The present invention relates in general to cooling assemblies and other apparatus used for removing heat from electronic devices, modules and systems. More particularly, this invention relates to methods and systems for monitoring a rate of volume change of coolant within a cooling system designed, for example, to cool one or more electronics subsystems, such as electronics racks, of a computing environment.
Heat flux dissipated by electronic equipment, such as microprocessors and power supplies, is again reaching levels that require cooling other than simple air cooling as a means of controlling component temperature. Liquid cooling (e.g., water cooling) is an attractive technology to manage these higher heat fluxes. The liquid absorbs the heat dissipated by the component/modules in an efficient manner, i.e., with minimal temperature rise from the liquid to the component being cooled. Typically, the heat is ultimately transferred from the liquid out into the outside environment. Otherwise, the liquid coolant would continuously rise in temperature.
From the 1970's through the early 1990's, International Business Machines Corporation accomplished this task by circulating cooling liquid via a coolant distribution unit which was a single, large computer room water conditioning unit (CRWCU). The CRWCU distributed conditioned chilled water to the various electronics racks of a mainframe computer system to be cooled. Conventionally, the electronics racks of the mainframe computer included memory frames, processor frames, input/output frames, power frames, etc. Operationally, the CRWCU received customer chilled water which was then used to remove heat from conditioned cooled water to the individual electronics racks of the computer room.

■ Data extracts
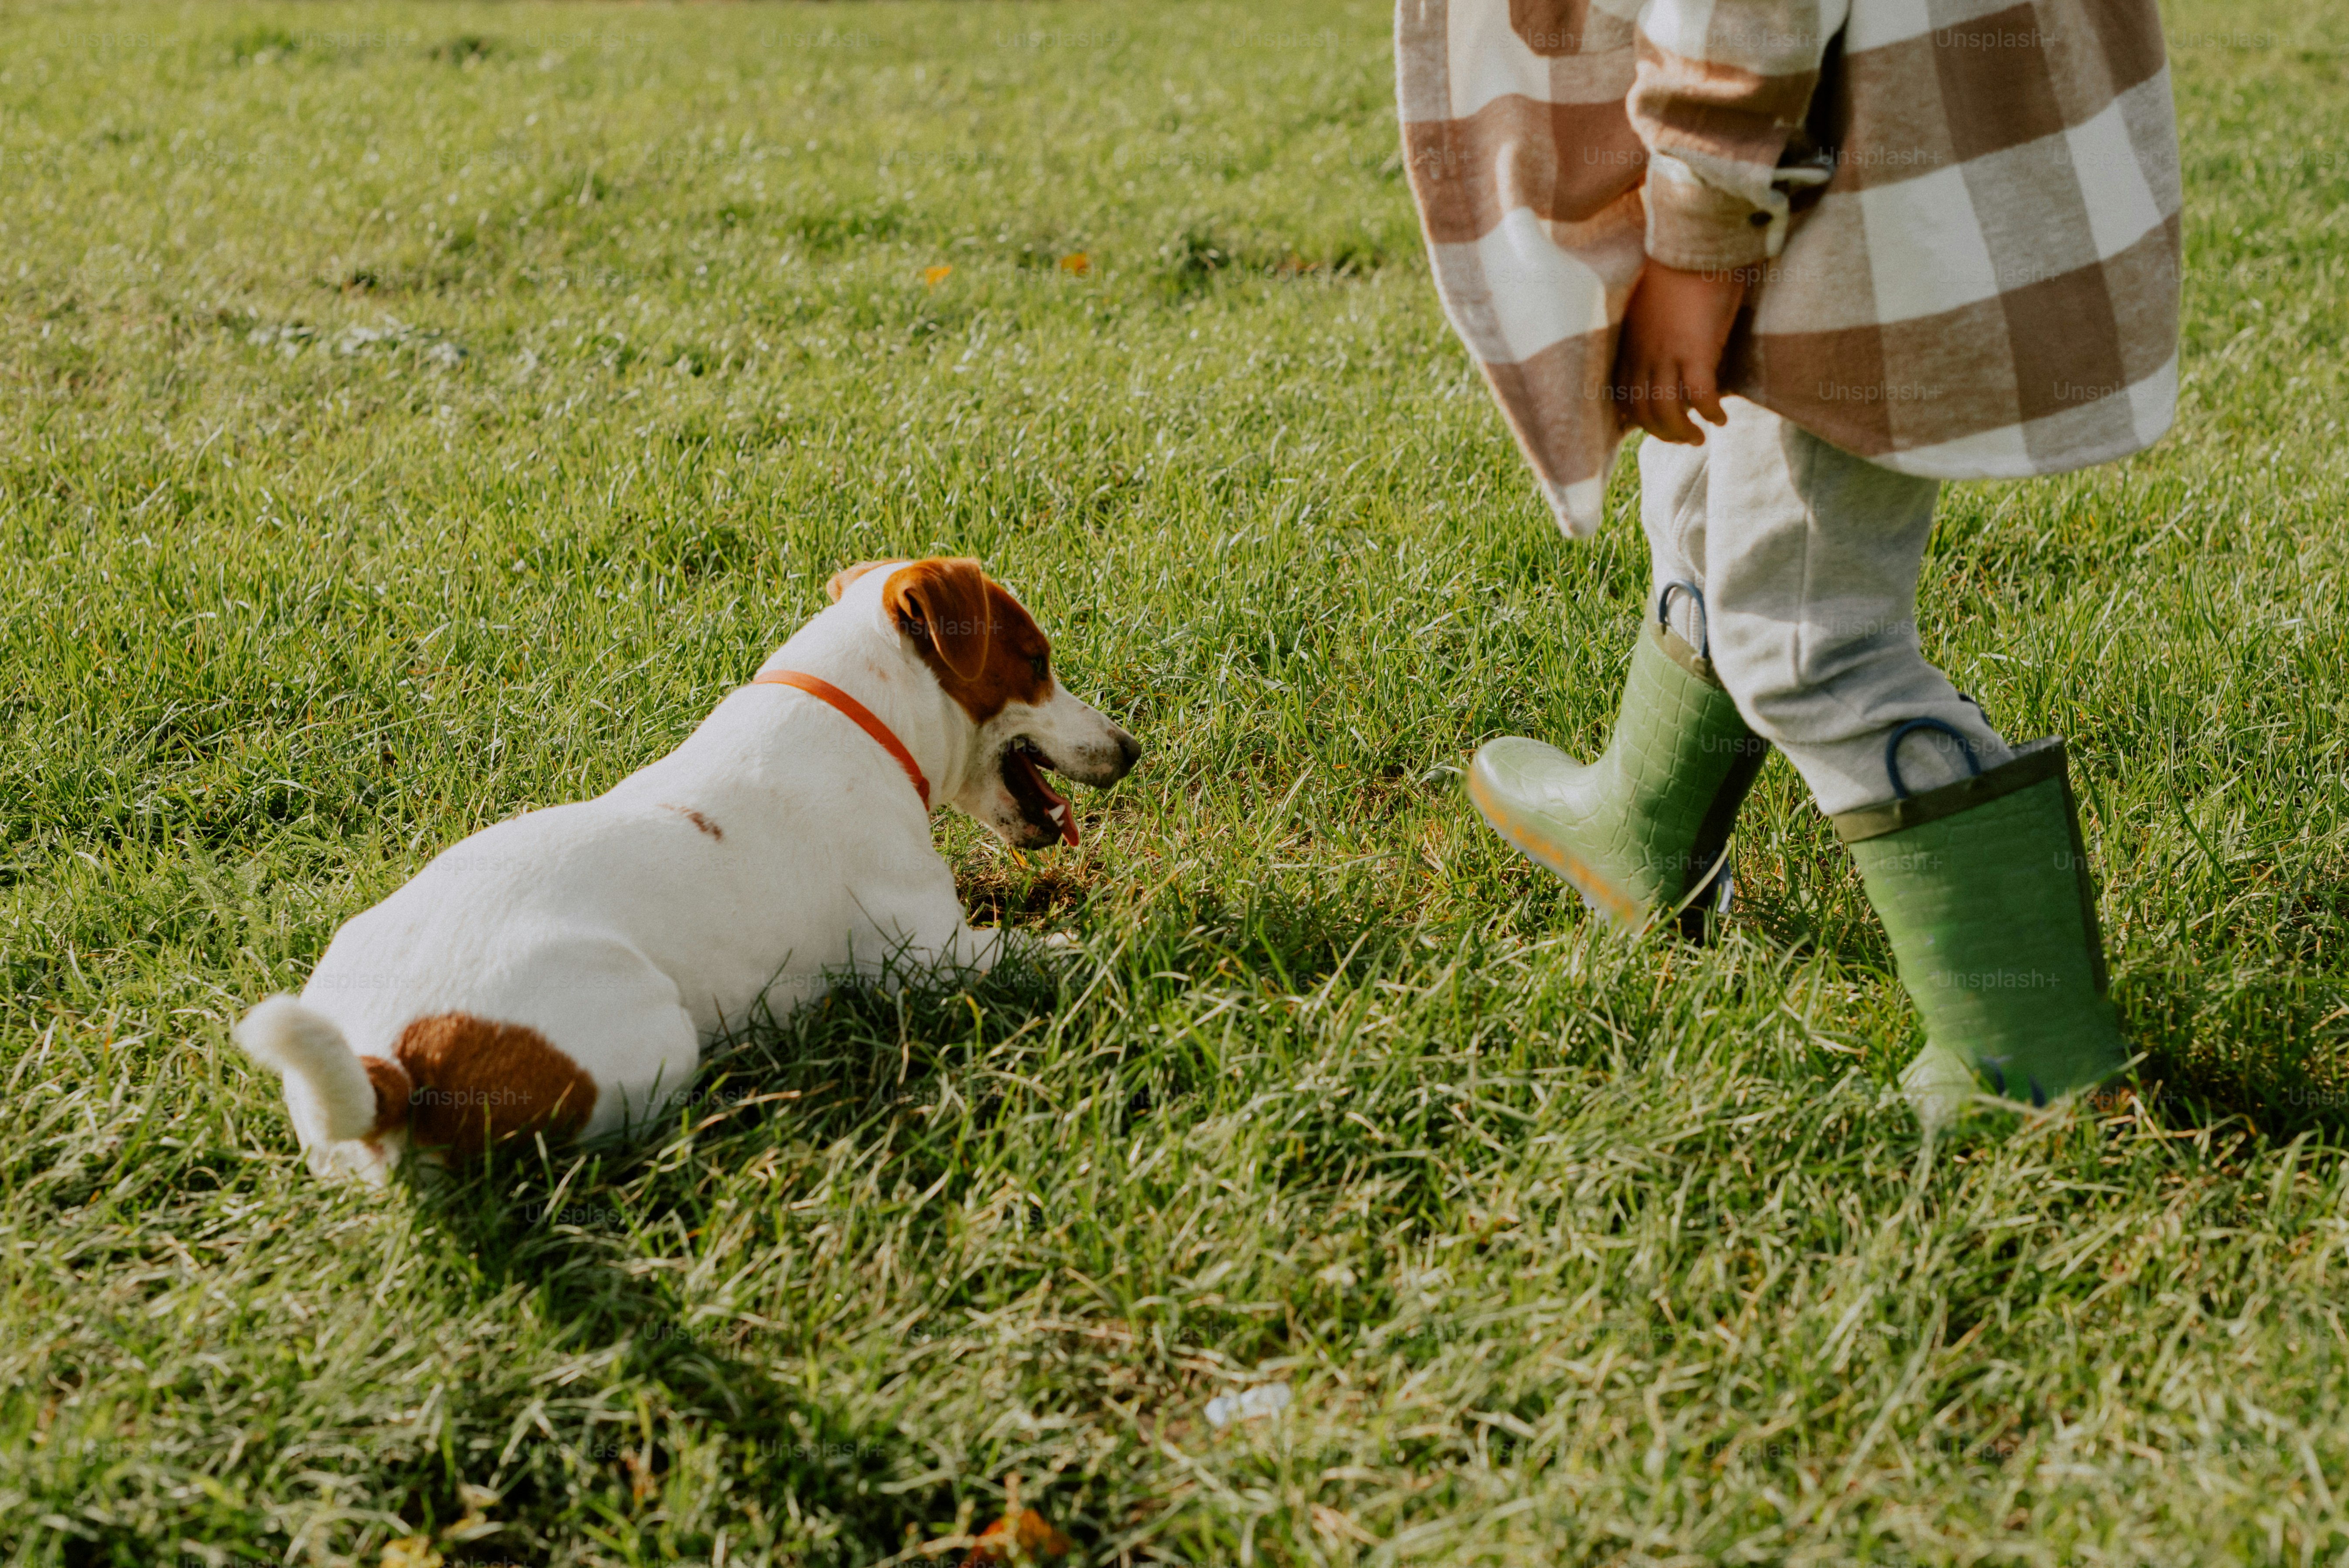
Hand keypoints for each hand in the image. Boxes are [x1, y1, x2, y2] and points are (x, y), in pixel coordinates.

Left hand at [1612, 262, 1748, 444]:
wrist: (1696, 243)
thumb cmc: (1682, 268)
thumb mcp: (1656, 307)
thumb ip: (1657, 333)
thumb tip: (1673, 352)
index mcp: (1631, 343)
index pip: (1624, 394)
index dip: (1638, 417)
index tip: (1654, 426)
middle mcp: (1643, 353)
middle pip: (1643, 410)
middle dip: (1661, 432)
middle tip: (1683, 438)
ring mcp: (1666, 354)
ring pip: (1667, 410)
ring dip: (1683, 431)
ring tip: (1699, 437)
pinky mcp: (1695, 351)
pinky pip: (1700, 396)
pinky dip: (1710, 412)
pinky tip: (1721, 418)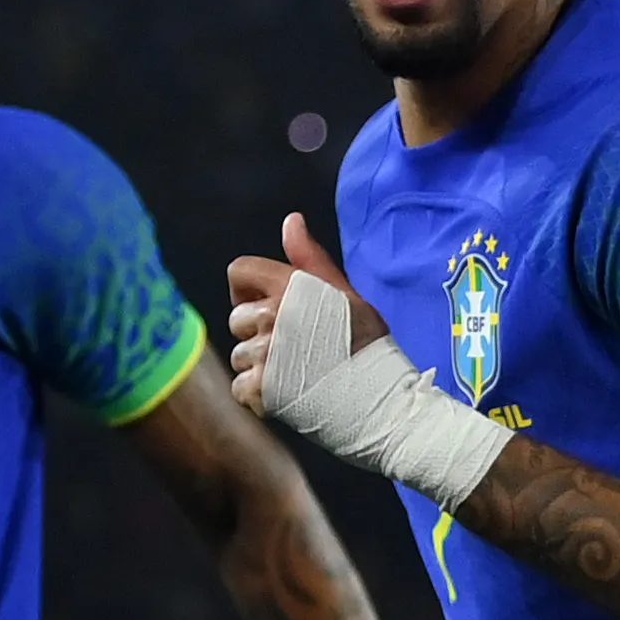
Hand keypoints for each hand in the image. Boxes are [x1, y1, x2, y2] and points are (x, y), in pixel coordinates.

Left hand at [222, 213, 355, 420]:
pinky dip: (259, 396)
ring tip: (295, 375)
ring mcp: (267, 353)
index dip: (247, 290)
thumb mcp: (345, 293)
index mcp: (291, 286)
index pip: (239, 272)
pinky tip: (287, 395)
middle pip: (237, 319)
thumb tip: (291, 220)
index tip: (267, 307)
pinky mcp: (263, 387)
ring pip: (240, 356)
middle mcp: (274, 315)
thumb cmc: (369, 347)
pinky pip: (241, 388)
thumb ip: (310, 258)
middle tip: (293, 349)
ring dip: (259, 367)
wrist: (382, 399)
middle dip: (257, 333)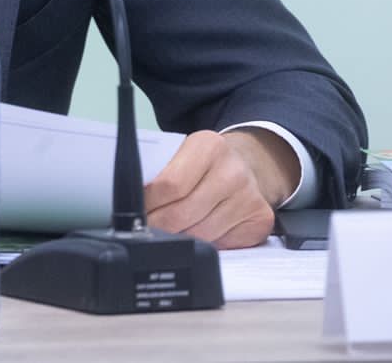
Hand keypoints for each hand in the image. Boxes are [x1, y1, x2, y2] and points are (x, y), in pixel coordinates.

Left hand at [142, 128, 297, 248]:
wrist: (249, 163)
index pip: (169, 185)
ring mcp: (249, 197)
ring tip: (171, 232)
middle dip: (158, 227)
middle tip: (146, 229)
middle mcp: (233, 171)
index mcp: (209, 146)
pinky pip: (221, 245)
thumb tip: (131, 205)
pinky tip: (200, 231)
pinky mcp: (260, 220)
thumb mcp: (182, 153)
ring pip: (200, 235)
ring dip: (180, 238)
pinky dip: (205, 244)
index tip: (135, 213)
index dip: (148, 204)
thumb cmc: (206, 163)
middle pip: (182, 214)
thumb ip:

■ Tasks
a: Condense the paragraph of the cooling-system text that begins "Heat flux dissipated by electronic equipment" into a short bulleted list that keeps its main facts.
b: Extend the cooling-system text with several more sentences that pick up after its final sentence.

■ Answers for the exercise
a:
- Heat flux from electronic equipment such as microprocessors and power supplies is again reaching levels that call for more than simple air cooling to control component temperature.
- Liquid cooling, such as water cooling, is an attractive way to manage these higher heat fluxes.
- The liquid absorbs heat from the components efficiently, with minimal temperature rise from the liquid to the cooled component.
- The heat is typically transferred from the liquid to the outside environment; otherwise the coolant's temperature would keep rising.

b:
The CRWCU included a primary cooling loop wherein building chilled water was supplied and passed through a control valve driven by a motor. The valve determined an amount of building chilled water to be passed through a heat exchanger, with a portion of the building chilled water possibly being returned directly to the return via a bypass orifice. The CRWCU further included a second cooling loop with a reservoir tank from which water was pumped either by one of two pumps into the heat exchanger for conditioning and output therefrom as a conditioned water source to the electronics racks to be cooled within the computer room. The computer room water conditioning unit normally stood separate from the electronics frames, and again, would supply system water (typically maintained at about 22° C.) to all electronics frames of the computer room.
The coolant distribution unit, and more particularly, the computer room water conditioning unit (CRWCU), contained a single heat exchanger, a single reservoir, a single control valve, and redundant pumps. Thus, in the case of a failed pump, the CRWCU would automatically switch to the redundant pump, but any other malfunction in the coolant distribution unit would have brought down the whole computer room mainframe system. For example, if the heat exchanger, or control valve, or building chilled water source failed, the entire mainframe system in the computer room would also fail. Redundant mainframe computers would have been on the computer room floor to allow continuation of processing (in a degraded mode) until the downed mainframe could be repaired.
Today, a multi-frame mainframe system such as existed in the 1970's and 1980's has been replaced with single processor frames or racks. Thus, multiple processor frames, from high end, mid-range and low end could now be sourced from a single computer room water conditioning unit. Therein lies a problem, however. Any leak in any of the processor frames could cause all of the frames to lose conditioned water. A single leak could bring down the entire computer room floor.
With today's critical demand for high availability of electronics systems, it is desirable to have a technique for monitoring not just volume of coolant within the cooling system, but also the rate of volume change of coolant within the cooling system as a means of providing early detection of a leak within the system, i.e., before coolant within the system reaches a critically low level necessitating shutting down of the cooling system, as well as the associated electronics system.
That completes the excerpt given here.